通常、このメッセージは、何か大きな過ちがあるとして重く受け止められるべきです。例えば、すべての x 値に指数下位桁溢れ (exponential underflow) が生じた場合は、方程式の一部を基本的に削除します。この方程式のエラー部分に関連するパラメータ推定を SigmaPlot で試みても、パラメータ推定は無効に終わる可能性があります。
「正しい (correct)」ことも稀にありますが、パラメータが得られるのは特殊な条件下に限ります。多項式又はその他の線形方程式をあてはめる場合に、こうした状況が起こることがあります。
- Parameters may not be valid. Array numerically singular on final iteration (パラメータが有効でない可能性があります。反復計算の最後における配列が数値的に特異です。)
配列を反転することができず条件数が無限大となる上記状態の限定されたケースです。このような場合、パラメータ値をうまく特定することができず、その標準誤差を正しく解釈することができません。
- Parameters may not be valid. Overflow in partial derivatives (パラメータが有効でない可能性があります。偏導関数でオーバーフローしました。)
パラメータに関して、あてはめる関数の偏導関数を一次微分を使用して数値的に計算します。

グラフ分析データ
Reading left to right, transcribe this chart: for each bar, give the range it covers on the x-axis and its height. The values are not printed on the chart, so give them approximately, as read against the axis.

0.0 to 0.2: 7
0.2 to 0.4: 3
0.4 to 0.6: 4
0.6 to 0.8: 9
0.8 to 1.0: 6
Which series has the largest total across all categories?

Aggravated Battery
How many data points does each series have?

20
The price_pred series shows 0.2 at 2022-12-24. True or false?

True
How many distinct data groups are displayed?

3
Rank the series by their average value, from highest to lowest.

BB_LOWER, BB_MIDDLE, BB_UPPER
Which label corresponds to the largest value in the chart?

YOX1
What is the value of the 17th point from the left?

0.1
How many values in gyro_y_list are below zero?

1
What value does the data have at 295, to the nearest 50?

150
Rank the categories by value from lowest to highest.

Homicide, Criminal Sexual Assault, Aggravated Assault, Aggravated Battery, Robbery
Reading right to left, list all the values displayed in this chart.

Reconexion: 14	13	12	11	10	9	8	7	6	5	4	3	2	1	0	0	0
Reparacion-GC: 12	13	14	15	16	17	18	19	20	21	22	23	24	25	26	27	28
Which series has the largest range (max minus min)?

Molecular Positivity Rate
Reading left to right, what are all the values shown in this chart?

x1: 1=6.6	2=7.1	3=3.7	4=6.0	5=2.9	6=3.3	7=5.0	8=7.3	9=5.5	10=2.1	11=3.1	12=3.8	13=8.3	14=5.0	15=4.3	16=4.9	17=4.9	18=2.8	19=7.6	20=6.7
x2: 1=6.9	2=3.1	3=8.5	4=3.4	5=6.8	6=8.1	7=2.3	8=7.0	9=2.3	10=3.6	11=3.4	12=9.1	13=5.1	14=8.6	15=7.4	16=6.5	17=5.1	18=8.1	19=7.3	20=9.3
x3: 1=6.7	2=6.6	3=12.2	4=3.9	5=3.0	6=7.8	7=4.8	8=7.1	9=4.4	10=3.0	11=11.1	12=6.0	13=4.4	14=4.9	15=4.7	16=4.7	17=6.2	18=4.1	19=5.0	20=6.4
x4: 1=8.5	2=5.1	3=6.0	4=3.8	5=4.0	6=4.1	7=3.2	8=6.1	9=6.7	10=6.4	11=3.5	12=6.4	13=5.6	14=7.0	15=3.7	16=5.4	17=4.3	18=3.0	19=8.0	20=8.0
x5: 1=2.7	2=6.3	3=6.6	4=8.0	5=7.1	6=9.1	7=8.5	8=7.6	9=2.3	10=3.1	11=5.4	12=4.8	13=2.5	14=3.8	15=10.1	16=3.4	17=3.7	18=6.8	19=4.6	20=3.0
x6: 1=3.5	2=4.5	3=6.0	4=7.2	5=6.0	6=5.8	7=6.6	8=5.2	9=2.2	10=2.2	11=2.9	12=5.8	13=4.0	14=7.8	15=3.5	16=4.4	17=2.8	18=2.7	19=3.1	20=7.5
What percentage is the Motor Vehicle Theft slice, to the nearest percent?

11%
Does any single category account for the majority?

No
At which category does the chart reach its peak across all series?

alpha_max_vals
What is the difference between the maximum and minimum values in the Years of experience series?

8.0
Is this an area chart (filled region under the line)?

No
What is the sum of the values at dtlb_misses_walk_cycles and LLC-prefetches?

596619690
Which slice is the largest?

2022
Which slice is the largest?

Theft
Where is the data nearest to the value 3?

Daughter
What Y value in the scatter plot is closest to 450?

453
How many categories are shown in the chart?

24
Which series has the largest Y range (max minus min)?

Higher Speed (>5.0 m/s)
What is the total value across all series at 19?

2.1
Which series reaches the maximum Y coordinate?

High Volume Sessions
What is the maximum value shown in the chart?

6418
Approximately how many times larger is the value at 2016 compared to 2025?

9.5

> _課題一覧_:
[1] 提示文の「このような場合、パラメータ値をうまく特定することができず、その標準誤差を正しく解釈することができません。」という一文を英語に訳してください。
[2] 次の (a)～(c) が提示文の内容と一致するかどうか、それぞれ「はい」か「いいえ」で答え、判断の根拠となる提示文の語句をそのまま引用してください。
(a) 多項式をあてはめる場合に、パラメータが「正しい」状況が起こることがある。
(b) 偏導関数は二次微分を使用して計算される。
(c) すべての x 値に指数下位桁溢れが生じた場合、方程式の一部が基本的に削除される。
[3] パラメータ推定のエラーメッセージを説明する提示文について、最後の文の後に続く内容を書いてください。
記録は提示文とは別の資料です。

> _番号別解答_:
[1] In such cases, the parameter values cannot be determined successfully, and their standard errors cannot be interpreted correctly.

[2]
(a) はい。「多項式又はその他の線形方程式をあてはめる場合に、こうした状況が起こることがあります。」
(b) いいえ。「一次微分を使用して数値的に計算します」
(c) はい。「すべての x 値に指数下位桁溢れ (exponential underflow) が生じた場合は、方程式の一部を基本的に削除します」

[3]
様々な原因の数学的エラーによって、この計算にエラーが生じます。例えば、モデルに指数が含まれており、パラメータと独立変数の値が指数下位桁溢れ (exponential underflow) の原因になっている場合、この偏導関数の数値計算は、パラメータとは独立したものになります。SigmaPlot はこの独立性をチェックします。
結果画面のパラメータ値、独立変数の範囲と方程式をチェックして問題を特定します。
- There may be inconsistent constraints. Check constraint equations (制約条件に矛盾がある可能性があります。制約条件式をチェックしてください。)
制約条件に例えば a>0 かつ a<-1 と定義したような場合には、このメッセージが表示されます。
28.20.2 エラー・ステータスメッセージ
- Bad constraint. (制約条件に誤りがあります)
定義した制約条件が線形でない、または、制約条件に構文エラーがあることで回帰処理を実行できない場合に表示されます。
- Invalid or missing ’fit to’ statement. ('fit to' 命令文が無効か誤りがあります)
回帰の fit to 命令文が要件を満たしていない、または、fit to 命令文にひとつまたは複数の構文エラーがある場合に表示されます。
- No observations to fit. (あてはめる測定データがありません)
一組の x, y データ対 (測定データ) がひとつもなく回帰分析を実行できない場合に表示されます。回帰分析の設定で参照するデータ列にデータが含まれているかをご確認ください。
- No parameters to fit. (あてはめるパラメータがありません)
回帰分析の設定で、パラメータが指定されていない場合に表示されます。パラメータ定義を追加するには、Equation Options ダイアログボックスに戻り、Parameters 編集ウィンドウにパラメータ定義を入力します。
- No weight statement. (重み付け命令文がありません)
回帰分析の設定で、あてはめ命令文に不明な重み付け変数が含まれている場合に表示されます。Variables 編集ウィンドウをチェックして、定義した重み付け変数が回帰方程式の命令文に正しく対応しているかどうかをご確認ください。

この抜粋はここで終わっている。